TombliBoobs · 02/11/2009 08:06

Emkana, I think you have done well not to reply to some of the posts on this thread with a sarky comment

YANBU and some of the comments on this thread have shown just how some people are so self satisfied and insular. To be questioned over whether you should have 3 children, what ages they are and what a negative thing it is to have a helpful 6 year old DD , simply because you would would like other people to show the smallest amount of kindness is just

AlaskaNebraska · 02/11/2009 08:21

yes

they were rude
you were rude

net result?

GibbonInARibbon · 02/11/2009 08:37

I thought it's tonight the moon is full? Reading this thread could be mistaken, maybe it was last night

emkana - I would have wanted to make a comment too and if stressed enough I am sure I would have done. Some of the comments on this thread have been very harsh, pay no mind.

Bathsheba · 02/11/2009 08:47

I am PETRIFIED of flying - its something I do on a short haul basis but only if I have to...and when I do I go completely into my own little zone from the second I leave the house because I'm so phobic....and tbh I'd not have noticed you because I was so wrapped up in myself...its one of the rare times I'm very selfish.

tatt · 02/11/2009 08:49

not read all the thread but YANBU to have hoped for help - to expect it is BU.

I often hold the door for people with puschairs, I rarely get thanked for it.
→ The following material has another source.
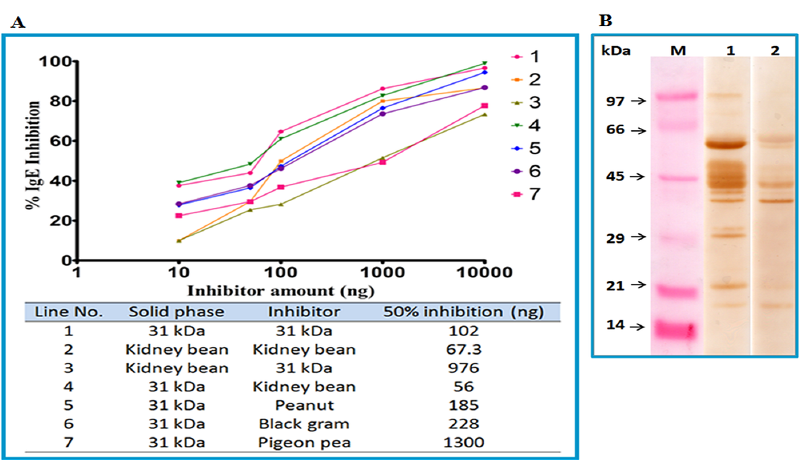
Figure 6. IgE ELISA inhibition of kidney bean extract and 31 kDa protein. Kidney bean protein and extracts of different legumes were used as inhibitor (A). Kidney bean positive patients’ pooled sera (1:10 v/v) was preincubated with 5, 10, 50, 100, 1000, 10000 ng of inhibitor. ELISA was carried out on solid phase coated kidney bean extract (2 m g/100 m l/well) or 31 kDa protein (500 ng/100 m l/well) and preincubated sera. Immunoblot inhibition of kidney bean extract with 31 kDa protein (B). Kidney bean positive pooled patients’ sera was preincubated with 100 m g of 31 kDa protein (lane 2). Immunoblot using kidney bean positive pooled patients’ sera without inhibitor was used as a control (lane 1).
I will sometimes offer to help with a pushchair on stairs but half the time you are looked at as if you are a pervert and help is rudely refused. And if you touch a suitcase you'd be mistaken for a thief. So I don't help with a case without asking these days, daren't offer to carry a young child up/down a flight of stairs and that means I offer help less often.
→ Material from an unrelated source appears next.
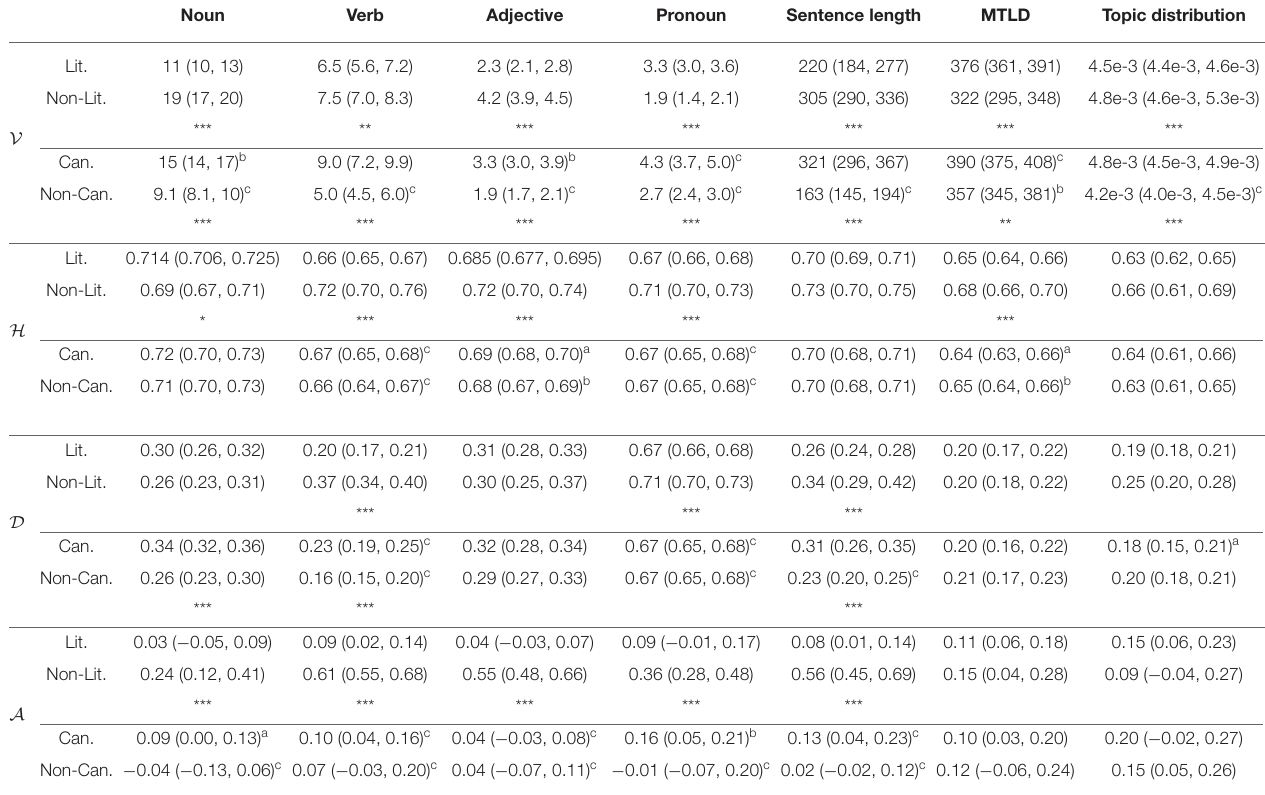
TABLE 2 | Median values of all text properties.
Swedes2Turnips0 · 02/11/2009 08:55

I think you are being unreasonable actually.

I haven't read the whole thread. But you say you were at the longstay car park and therefore assume you were at the airport. Other people at the longstay car park are normally going on holiday too. Which means they will have their own suitcases, timetable and stresses involved in their own trips.
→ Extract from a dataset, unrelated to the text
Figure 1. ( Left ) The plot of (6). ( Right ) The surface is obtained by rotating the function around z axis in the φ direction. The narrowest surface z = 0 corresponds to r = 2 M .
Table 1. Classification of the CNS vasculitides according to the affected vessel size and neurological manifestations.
If you need help next time, take a friend along to help you at the airport.

MillyMollyMoo · 02/11/2009 08:59

YANBU - I've never read anything like it, I'm more shocked by the response on here than the prats on the bus tbh. Yes you snapped, who wouldn't.
We're all mums, everyone of us have been there struggling at some point.
It must be a full moon or someting because I'm sure MN isn't normally so full of shite.

ObsidianBlackbirdMcNight · 02/11/2009 09:04

Tatt really? People look at you as if you are a pervert if you offer to help with a buggy on stairs?

What a load of shite. I always always have people offer to help me with my pushchair if I'm on big flights of stairs. I'm always very grateful. Not once have I looked at someone as if they were a pervert . Do you really believe that parents are so paranoid? Or is it you who is paranoid?